== Segment start ==
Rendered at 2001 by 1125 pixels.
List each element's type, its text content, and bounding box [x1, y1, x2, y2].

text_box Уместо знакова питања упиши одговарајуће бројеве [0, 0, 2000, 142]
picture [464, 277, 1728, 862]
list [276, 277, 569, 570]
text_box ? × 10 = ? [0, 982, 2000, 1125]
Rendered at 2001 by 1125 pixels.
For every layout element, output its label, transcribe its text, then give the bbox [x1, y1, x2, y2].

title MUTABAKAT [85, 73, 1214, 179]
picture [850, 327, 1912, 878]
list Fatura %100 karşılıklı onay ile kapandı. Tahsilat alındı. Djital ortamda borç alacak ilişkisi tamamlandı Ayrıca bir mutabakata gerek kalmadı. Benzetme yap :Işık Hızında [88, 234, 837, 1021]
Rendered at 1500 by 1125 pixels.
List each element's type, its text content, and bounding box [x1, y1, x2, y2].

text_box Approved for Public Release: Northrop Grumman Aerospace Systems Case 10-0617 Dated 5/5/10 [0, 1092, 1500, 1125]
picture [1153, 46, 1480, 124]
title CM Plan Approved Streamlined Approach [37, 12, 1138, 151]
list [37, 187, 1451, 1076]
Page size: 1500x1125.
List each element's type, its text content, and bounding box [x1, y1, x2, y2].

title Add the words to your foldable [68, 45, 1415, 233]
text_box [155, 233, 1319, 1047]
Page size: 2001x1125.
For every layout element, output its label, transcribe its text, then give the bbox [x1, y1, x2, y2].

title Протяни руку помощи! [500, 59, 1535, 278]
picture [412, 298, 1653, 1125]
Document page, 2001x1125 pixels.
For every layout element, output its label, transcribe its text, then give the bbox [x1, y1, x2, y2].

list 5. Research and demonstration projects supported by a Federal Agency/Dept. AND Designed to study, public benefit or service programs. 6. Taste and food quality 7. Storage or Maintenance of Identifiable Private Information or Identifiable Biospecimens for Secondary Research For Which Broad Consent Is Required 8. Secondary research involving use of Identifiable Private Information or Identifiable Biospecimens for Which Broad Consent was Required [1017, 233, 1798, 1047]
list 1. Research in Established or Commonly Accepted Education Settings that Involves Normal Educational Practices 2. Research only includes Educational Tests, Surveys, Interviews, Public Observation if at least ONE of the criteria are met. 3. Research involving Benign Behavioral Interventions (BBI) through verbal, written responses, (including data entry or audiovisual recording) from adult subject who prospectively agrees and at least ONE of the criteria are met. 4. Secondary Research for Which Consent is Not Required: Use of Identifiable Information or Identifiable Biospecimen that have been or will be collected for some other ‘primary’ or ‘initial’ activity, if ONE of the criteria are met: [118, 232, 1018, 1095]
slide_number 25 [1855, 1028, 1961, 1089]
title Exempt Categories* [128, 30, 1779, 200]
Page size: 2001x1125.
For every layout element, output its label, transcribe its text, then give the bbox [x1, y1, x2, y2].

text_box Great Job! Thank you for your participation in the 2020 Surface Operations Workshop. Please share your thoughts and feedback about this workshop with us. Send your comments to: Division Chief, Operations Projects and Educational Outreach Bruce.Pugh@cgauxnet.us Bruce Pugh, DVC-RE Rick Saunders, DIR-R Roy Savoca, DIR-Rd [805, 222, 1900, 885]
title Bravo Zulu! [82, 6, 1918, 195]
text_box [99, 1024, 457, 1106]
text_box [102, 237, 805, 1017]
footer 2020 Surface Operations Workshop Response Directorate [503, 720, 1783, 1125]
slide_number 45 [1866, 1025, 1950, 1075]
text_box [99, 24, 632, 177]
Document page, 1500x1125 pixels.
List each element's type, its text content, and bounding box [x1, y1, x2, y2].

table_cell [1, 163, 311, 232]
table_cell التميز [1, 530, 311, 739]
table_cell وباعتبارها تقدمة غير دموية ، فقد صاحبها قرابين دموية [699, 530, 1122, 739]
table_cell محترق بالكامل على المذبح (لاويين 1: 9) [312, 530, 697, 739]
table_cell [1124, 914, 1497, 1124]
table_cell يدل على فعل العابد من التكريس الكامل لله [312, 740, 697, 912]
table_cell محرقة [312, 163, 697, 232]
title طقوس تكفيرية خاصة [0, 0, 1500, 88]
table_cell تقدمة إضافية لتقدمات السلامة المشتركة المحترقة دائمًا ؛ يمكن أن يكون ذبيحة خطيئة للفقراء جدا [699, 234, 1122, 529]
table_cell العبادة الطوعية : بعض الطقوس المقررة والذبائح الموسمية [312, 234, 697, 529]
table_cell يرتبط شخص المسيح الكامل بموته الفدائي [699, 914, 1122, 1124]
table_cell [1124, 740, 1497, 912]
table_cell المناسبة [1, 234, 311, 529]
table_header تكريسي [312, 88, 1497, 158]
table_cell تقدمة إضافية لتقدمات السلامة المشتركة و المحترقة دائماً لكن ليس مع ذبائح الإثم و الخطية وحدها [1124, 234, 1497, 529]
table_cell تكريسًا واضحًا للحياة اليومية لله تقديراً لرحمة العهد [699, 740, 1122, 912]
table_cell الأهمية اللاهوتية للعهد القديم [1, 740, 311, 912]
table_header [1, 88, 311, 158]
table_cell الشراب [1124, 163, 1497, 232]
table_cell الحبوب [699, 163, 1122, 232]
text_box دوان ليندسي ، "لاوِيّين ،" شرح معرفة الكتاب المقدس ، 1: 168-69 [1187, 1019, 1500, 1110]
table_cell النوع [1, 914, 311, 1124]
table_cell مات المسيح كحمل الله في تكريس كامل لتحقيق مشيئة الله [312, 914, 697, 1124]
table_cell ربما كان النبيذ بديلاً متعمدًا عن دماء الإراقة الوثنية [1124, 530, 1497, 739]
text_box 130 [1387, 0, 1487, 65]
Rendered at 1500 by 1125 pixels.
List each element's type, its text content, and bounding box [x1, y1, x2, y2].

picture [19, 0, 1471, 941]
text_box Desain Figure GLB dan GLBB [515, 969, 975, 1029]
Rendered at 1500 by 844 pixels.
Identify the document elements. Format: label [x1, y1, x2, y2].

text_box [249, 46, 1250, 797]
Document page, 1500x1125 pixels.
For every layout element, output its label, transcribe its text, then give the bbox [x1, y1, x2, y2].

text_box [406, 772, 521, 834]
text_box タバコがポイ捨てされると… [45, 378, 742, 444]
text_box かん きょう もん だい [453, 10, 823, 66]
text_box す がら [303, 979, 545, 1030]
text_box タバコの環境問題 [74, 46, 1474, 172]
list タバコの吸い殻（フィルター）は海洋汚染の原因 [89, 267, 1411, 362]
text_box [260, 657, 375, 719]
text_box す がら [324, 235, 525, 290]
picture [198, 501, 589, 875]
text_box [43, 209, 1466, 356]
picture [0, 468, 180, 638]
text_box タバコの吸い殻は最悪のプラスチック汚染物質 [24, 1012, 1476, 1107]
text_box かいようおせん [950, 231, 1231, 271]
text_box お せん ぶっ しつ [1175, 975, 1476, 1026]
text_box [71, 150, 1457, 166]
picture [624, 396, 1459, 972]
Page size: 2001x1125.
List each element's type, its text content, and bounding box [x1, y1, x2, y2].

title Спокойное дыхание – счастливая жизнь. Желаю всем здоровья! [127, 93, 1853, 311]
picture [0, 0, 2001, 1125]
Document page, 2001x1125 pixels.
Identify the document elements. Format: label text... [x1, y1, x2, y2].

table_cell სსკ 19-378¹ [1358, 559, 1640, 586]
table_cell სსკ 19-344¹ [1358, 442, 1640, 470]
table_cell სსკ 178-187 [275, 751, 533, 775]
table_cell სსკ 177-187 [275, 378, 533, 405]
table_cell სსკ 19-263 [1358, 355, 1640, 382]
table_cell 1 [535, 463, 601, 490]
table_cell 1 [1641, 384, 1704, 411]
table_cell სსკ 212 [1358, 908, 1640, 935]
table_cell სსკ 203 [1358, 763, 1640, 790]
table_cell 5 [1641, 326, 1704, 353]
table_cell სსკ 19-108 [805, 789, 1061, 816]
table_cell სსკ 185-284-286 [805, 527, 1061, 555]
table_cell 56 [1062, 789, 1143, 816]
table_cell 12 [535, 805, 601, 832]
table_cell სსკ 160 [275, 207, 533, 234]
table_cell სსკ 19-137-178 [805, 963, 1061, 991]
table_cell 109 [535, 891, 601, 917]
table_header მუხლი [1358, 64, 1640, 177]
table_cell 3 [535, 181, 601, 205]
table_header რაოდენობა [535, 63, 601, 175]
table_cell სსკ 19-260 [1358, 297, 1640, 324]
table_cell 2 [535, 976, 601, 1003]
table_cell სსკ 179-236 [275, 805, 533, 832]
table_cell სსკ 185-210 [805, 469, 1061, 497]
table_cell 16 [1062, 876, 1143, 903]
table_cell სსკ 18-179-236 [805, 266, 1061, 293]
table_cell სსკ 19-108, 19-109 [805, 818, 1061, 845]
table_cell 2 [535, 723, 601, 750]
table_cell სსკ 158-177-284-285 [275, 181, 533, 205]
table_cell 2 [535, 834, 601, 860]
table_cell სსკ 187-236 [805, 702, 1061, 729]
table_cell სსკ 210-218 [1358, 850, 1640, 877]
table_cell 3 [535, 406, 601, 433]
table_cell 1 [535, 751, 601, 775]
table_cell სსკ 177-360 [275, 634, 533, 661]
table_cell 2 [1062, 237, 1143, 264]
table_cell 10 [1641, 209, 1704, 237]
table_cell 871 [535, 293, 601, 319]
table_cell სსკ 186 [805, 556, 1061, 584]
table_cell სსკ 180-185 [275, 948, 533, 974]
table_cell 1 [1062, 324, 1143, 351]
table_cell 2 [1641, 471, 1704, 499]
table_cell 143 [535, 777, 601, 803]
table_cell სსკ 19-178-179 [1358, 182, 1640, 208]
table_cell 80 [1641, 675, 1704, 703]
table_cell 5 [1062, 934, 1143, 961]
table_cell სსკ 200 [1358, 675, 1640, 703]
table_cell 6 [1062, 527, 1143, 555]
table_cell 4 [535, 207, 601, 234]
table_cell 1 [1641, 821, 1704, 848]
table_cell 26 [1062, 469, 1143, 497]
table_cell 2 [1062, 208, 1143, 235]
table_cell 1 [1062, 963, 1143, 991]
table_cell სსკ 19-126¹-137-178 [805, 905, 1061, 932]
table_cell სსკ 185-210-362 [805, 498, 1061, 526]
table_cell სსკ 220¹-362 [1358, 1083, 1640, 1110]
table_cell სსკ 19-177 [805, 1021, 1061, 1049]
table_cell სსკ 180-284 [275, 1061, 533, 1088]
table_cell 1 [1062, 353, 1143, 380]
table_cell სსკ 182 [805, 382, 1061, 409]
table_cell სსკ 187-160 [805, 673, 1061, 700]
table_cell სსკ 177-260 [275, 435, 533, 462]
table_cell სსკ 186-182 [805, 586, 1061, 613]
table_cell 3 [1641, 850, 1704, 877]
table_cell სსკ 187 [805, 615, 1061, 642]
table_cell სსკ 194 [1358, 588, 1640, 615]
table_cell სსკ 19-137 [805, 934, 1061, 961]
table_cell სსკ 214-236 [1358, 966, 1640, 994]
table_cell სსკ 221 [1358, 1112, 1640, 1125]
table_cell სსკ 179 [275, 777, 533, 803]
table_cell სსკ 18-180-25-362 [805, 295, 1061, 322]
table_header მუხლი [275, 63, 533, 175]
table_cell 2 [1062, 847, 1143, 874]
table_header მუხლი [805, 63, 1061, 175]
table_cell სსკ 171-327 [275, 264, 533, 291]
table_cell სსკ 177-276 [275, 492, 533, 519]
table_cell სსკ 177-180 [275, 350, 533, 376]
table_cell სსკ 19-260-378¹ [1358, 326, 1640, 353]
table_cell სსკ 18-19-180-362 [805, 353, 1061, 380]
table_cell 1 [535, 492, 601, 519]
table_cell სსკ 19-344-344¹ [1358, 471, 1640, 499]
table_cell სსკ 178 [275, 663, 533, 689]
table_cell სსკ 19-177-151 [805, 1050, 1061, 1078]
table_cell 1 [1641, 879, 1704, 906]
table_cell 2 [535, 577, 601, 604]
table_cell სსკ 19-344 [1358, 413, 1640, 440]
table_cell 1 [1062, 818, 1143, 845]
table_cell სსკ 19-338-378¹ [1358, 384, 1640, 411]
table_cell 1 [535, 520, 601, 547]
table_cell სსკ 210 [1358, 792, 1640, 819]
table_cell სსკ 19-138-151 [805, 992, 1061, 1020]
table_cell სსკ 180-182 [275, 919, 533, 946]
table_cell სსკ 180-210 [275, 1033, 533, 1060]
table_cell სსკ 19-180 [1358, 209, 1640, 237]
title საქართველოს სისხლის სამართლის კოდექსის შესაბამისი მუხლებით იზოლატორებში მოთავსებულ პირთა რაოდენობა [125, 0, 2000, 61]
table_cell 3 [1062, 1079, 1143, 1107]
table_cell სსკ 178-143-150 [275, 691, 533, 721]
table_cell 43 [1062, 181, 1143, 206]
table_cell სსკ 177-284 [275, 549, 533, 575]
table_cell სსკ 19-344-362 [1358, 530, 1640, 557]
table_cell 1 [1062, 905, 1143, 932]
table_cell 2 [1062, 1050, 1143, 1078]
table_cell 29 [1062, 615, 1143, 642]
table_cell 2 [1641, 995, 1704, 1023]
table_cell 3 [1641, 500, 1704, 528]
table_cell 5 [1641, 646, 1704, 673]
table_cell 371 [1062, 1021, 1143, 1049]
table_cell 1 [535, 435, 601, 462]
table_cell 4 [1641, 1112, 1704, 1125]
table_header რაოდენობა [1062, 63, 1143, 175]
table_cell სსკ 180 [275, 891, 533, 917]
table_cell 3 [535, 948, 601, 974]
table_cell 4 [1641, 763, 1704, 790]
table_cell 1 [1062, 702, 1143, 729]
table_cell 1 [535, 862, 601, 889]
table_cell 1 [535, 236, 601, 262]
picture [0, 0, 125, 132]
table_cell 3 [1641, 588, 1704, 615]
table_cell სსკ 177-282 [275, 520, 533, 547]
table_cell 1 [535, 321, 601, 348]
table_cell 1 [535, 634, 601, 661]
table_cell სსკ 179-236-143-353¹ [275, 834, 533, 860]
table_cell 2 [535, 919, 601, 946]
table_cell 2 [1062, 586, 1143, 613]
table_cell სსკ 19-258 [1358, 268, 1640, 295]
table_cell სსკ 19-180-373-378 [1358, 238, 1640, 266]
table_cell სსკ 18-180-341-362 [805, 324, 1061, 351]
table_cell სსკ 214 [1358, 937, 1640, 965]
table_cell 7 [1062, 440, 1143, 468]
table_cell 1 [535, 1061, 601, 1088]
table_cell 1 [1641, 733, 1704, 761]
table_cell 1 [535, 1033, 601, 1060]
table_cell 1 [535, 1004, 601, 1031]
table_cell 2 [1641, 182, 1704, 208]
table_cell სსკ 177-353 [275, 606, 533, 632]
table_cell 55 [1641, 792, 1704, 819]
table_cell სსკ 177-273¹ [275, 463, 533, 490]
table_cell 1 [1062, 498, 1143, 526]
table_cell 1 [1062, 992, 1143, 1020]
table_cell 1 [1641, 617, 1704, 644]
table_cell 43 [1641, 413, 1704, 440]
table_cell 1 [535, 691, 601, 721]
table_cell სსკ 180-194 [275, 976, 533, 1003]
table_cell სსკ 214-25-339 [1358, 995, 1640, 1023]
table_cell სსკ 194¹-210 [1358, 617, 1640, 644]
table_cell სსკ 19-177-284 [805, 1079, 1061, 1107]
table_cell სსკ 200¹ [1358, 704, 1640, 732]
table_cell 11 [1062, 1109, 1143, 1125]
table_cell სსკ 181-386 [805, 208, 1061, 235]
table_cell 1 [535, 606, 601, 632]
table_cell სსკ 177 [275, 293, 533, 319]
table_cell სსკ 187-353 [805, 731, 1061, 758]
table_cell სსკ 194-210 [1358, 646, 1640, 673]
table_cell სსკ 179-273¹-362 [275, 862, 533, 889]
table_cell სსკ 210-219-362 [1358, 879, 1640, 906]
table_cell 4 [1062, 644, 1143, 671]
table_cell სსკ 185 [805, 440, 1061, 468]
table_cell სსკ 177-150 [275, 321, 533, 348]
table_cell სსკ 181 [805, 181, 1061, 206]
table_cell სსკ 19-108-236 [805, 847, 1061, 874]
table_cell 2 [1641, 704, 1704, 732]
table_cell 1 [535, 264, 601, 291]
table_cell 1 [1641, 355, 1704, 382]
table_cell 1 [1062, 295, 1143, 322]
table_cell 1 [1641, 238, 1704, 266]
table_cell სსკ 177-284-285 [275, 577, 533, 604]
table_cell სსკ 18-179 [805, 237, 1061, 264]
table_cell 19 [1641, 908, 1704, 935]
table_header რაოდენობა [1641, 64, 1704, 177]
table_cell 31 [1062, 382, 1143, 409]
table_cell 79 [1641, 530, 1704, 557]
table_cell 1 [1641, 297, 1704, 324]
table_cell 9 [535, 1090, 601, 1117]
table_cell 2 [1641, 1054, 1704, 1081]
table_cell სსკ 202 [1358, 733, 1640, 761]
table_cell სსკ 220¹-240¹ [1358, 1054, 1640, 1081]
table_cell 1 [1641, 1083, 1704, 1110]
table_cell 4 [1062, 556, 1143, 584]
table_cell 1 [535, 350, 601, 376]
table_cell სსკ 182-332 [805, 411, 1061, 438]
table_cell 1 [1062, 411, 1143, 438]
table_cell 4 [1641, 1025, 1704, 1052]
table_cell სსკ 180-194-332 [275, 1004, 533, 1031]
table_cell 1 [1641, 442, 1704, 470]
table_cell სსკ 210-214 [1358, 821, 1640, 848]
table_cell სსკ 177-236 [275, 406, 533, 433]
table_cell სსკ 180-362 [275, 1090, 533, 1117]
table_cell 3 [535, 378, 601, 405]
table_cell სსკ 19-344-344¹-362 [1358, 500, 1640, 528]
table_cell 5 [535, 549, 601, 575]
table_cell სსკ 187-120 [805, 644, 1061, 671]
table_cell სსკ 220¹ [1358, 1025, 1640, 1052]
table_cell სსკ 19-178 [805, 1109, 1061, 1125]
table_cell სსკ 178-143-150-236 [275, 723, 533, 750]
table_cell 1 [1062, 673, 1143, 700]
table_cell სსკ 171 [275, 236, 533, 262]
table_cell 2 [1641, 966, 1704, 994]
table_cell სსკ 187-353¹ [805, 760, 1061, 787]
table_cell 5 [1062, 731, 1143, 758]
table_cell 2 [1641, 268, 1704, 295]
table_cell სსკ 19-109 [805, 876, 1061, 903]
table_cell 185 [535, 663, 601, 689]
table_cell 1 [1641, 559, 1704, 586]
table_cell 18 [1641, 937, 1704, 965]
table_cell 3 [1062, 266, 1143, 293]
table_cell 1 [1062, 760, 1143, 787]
== Segment end ==
What is the number of lines in the listing that contain "المسيح"? State it and nothing more.

2